Is there a difference in usage between expat and emigrant? I believe I encounter the former mostly in positive contexts, describing highly-skilled professionals ("expat guide to [country]"), and the latter in neutral-to-negative contexts, but I'm not sure if it is a coincidence.
In common usage, the distinction is usually related to the (intended) permanence of the shift from one nation to another.
An expatriate (expat) intends, or at least longs to, return to the country that he or she considers home. An emigrant acknowledges that the departure is forever and that the destination is his or her new home.
It is interesting that many dictionaries focus on the verb form of expatriate (both transitive and intransitive) and regard the nominalisation as a usage of lesser importance.

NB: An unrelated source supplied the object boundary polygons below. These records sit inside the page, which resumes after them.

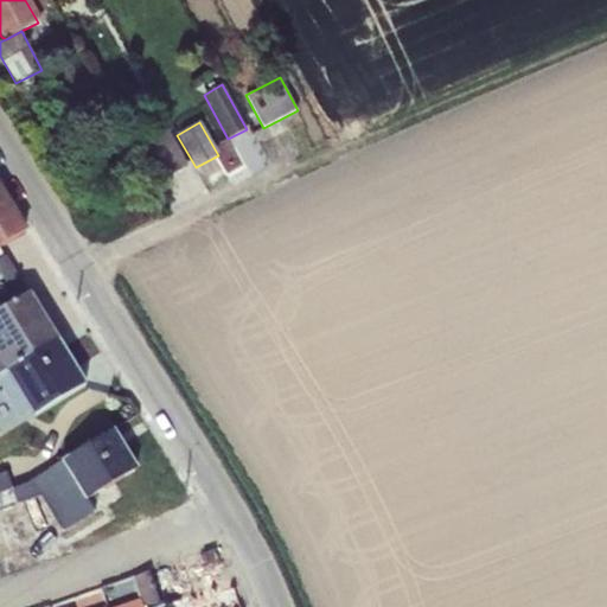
[(168,132),(134,151),(154,186),(187,167),(168,132)]
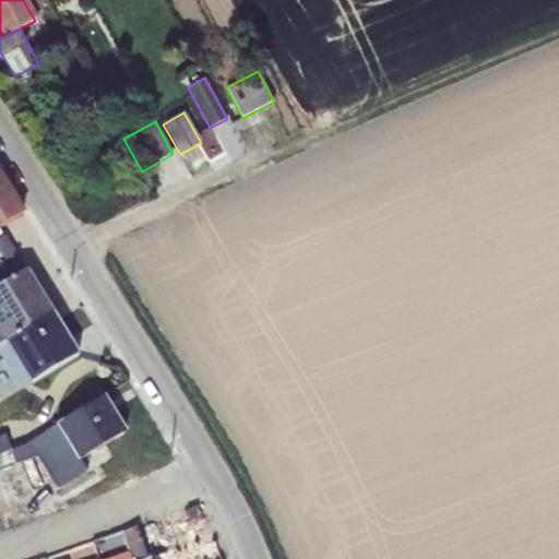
[(0,227),(22,213),(0,176),(0,227)]
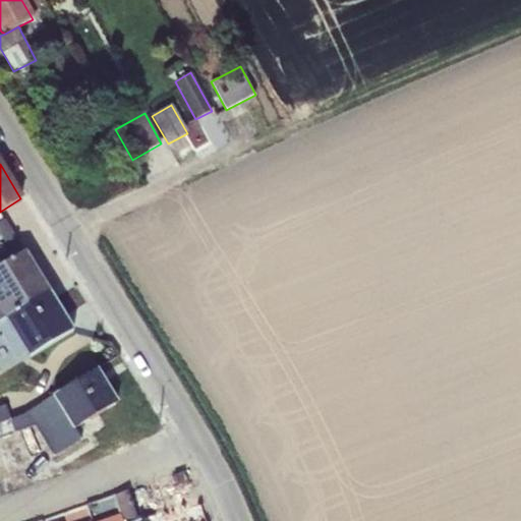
[(0,263),(10,256),(3,244),(0,245),(0,263)]
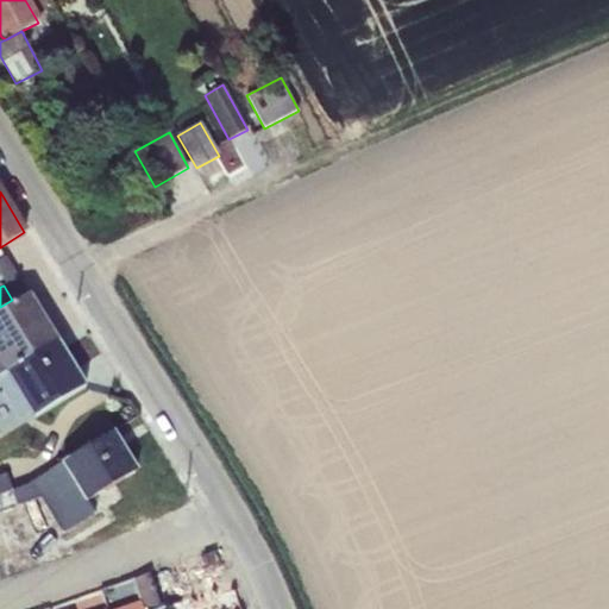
[(12,300),(0,307),(0,376),(58,341),(27,290),(12,300)]
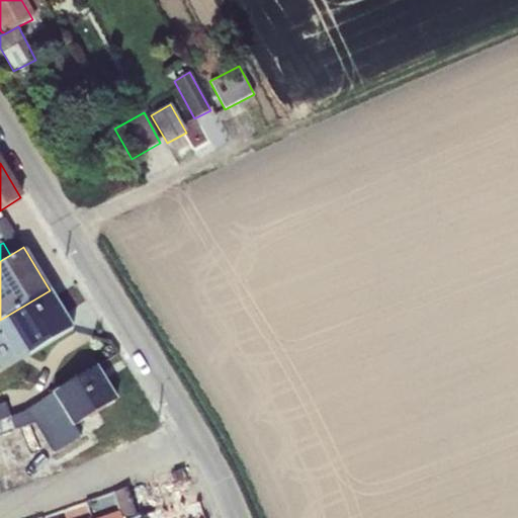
[(50,290),(0,320),(0,330),(16,357),(24,353),(27,358),(73,328),(50,290)]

One factor in the value associated with the usage of each word as a label is whether it is applied to oneself or to others. You will certainly find numerous recent instances where expat carries the connotation of a 'good migrant'. On the other hand, at the height of the British Empire, an alternative term for expat could have been 'invader' or 'occupier'.
It is a word whose sense has varied with time and place.
In most cases, emigrants move from their home countries in search for better employment opportunities, or better opportunities in general. Their reason to move is economically motivated.
Expats are those who already have strong means of financially supporting themselves for the remainder of their lives. This may be substituted by running businesses that are geographically agnostic. In any case, they move typically for social or political reasons, but NOT for economical improvements.